Mio nonno Raffaele era partito i primi del Novecento con il Lusitania alla volta di New York. Con la sua valigia di cartone ed il biglietto di terza classe aveva condiviso il mal di mare ed il nero delle notti sull’oceano nella soffocante atmosfera di cuccette che rimbombavano del fragore dei motori e impregnavano i vestiti di olio meccanico.

Non c’erano pianisti a bordo che rallegrassero le serate, come racconta il neobarbaro Baricco, né i giacigli sembravano «letti a due piazze» come canta De Gregori. Questo mi diceva il nonno, ed anche, dopo tutto quel viaggio verso l’ignoto, lo sbarco ad Ellis Island dove nei suoi occhi di ottuagenario c’era ancora il ricordo di quando lo avevano spogliato, rasato, e disinfettato con la pompa antisettica.

Quella nudità collettiva, quella fila di corpi senza più la diversità caratterizzante che davano i seppur miseri vestiti, lo sconvolgeva ancora. Quando trovò sul mio comodino «Se questo è un uomo» mi disse semplicemente: lo capisco.

La nudità imposta, lo scoprire a forza la «nuda vita» come dice Benjamin, mostra ed espone il cuore dell’essere; non è un caso che ogni forma di dominio biopolitico, a cominciare dai Lager nazisti, summa anticipatrice della modernità, l’abbia utilizzata come dispositivo di espropriazione di questo cuore. Eppure, proprio per questo, la resilienza, la sistole che diventa comunque diastole, che torna ad espandere la dignità dell’essere nudo davanti ai suoi carnefici, prevale, anche se non sempre, e prende forme multiple, come quelle di mostrare al mondo un video di denuncia di certe pratiche, com’è successo a Lampedusa. Anche nei lager c’erano procedure sanitarie, anche Mengele sperimentava secondo protocolli galileani, ma il senso di tutto questo era deformato dall’intento finale, dalla volontà dell’umiliazione.
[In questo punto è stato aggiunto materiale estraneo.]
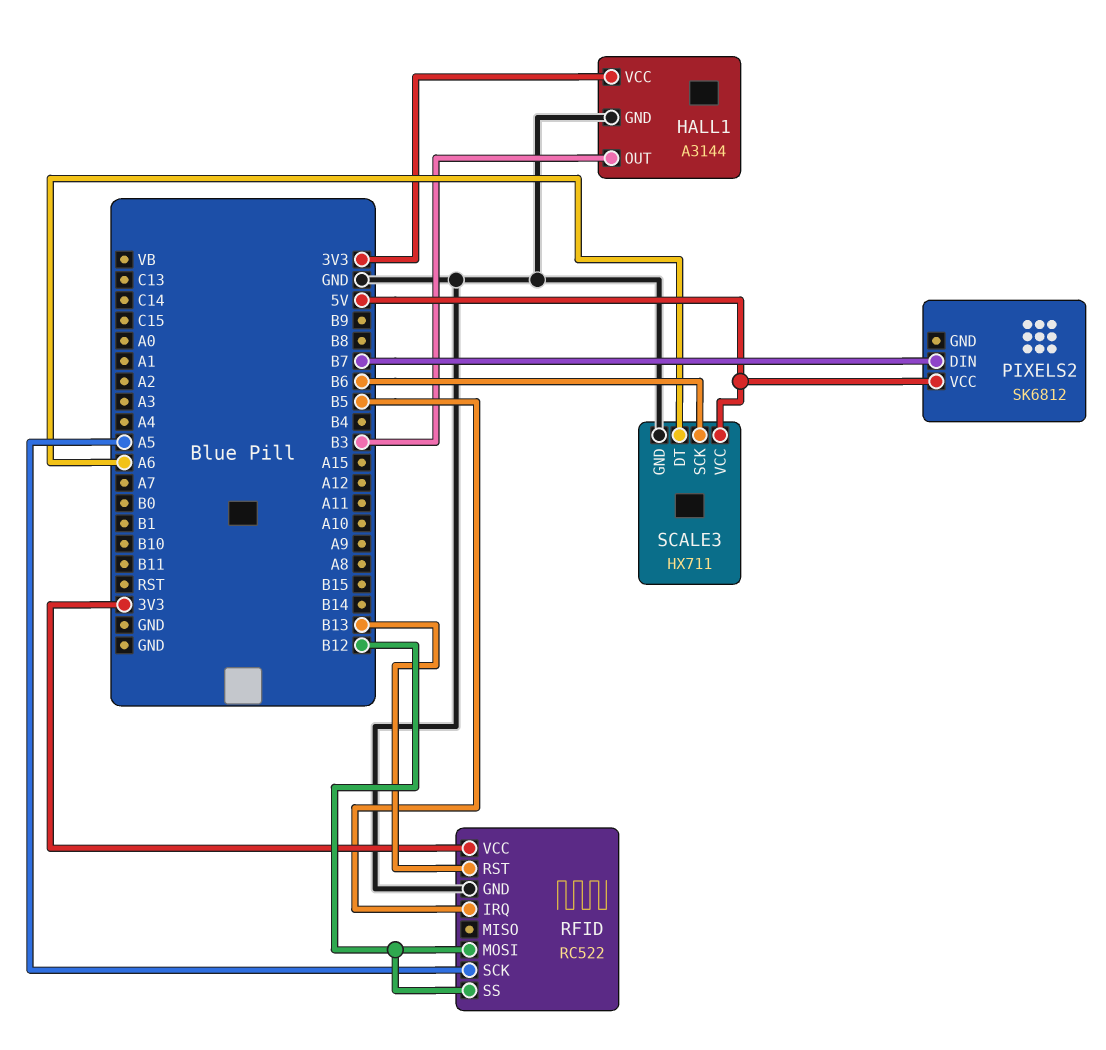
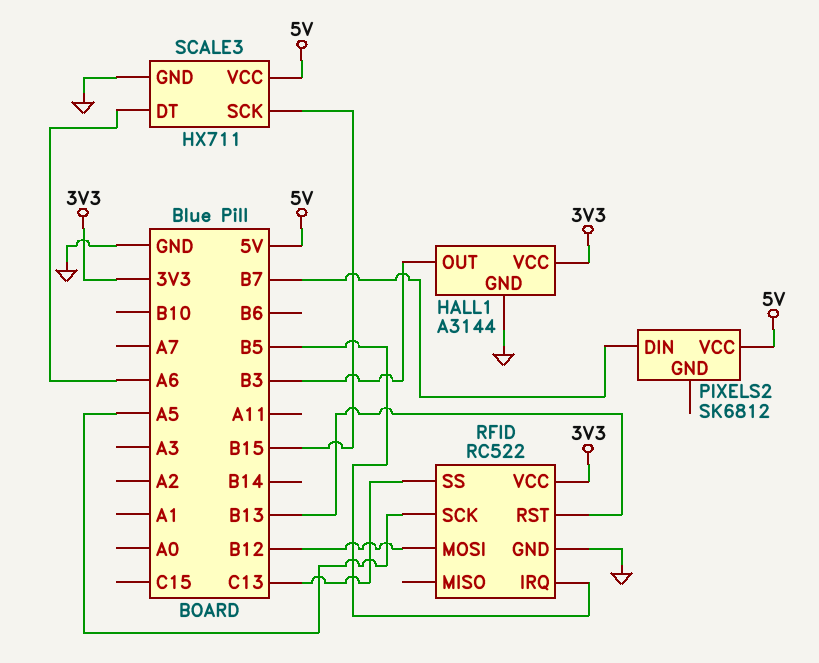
RFID pin SS: B12 -> C13
SCALE3 pin SCK: B6 -> B15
Non sappiamo se così sia stato anche per Lampedusa, vogliamo sperare di no, anzi dobbiamo sperare di no, le indagini lo diranno. Ma questo non impedisce che una riflessione più profonda vada fatta su ciò che è successo, anche indipendentemente, se sarà così, dalla volontà di chi ha gestito i fatti. In primis un dato antropologico: possibile che dopo tanti anni di esperienza con i corpi migranti non si sia ancora capito dove risiede quell’inalienabile dignità che essi hanno conservato nelle traversate mortali, che hanno mantenuto nelle torture, negli stupri, negli abusi di tutti i tipi? Come si può essere così ciechi da non capire il valore simbolico del vestito e della nudità di massa?

E allora qui siamo di fronte non ad una semplice superficialità, o peggio, ma ad una incompetenza che mette a giustificazione di un gesto grave dei protocolli che possono essere applicati in ben altre maniere. E ancora, quale civiltà dell’accoglienza permette o anzi impone tali protocolli? Ci sono dunque responsabilità puntuali, ma anche politiche. Nulla è cambiato dalla tragedia di Lampedusa.

I mancati funerali di Stato, promessi dal presidente del Consiglio, hanno gettato non solo un’ombra sulle reale volontà di umanizzare l’inumanizzabile, ma anche di riconoscerne l’insostenibile valenza mortificante. Allora i corpi non c’erano, occultati in tombe senza nome, oggi sono esposti allo scandalo di se stessi, accecanti come tutto ciò che si vede vergognandosene. Ora ci sono le immagini, e lo Spettacolo ha ripreso il suo dominio.

La commozione durerà il tempo dei frames trasmessi dai media, ma la ferità brucerà profonda nei corpi dei migranti e non solo, e non sappiamo che infezioni provocherà: è un nostro dovere sanarla immediatamente.

Già le associazioni si stanno muovendo, e questa volta non basteranno fugaci visite o promesse da rivolgere alla lontana Europa, per occultare il problema. Tutte le soluzioni sono alla portata del governo ora, dei suoi ministri e del presidente del Consiglio. Ci aspettiamo radicali cambiamenti nelle prossime ore.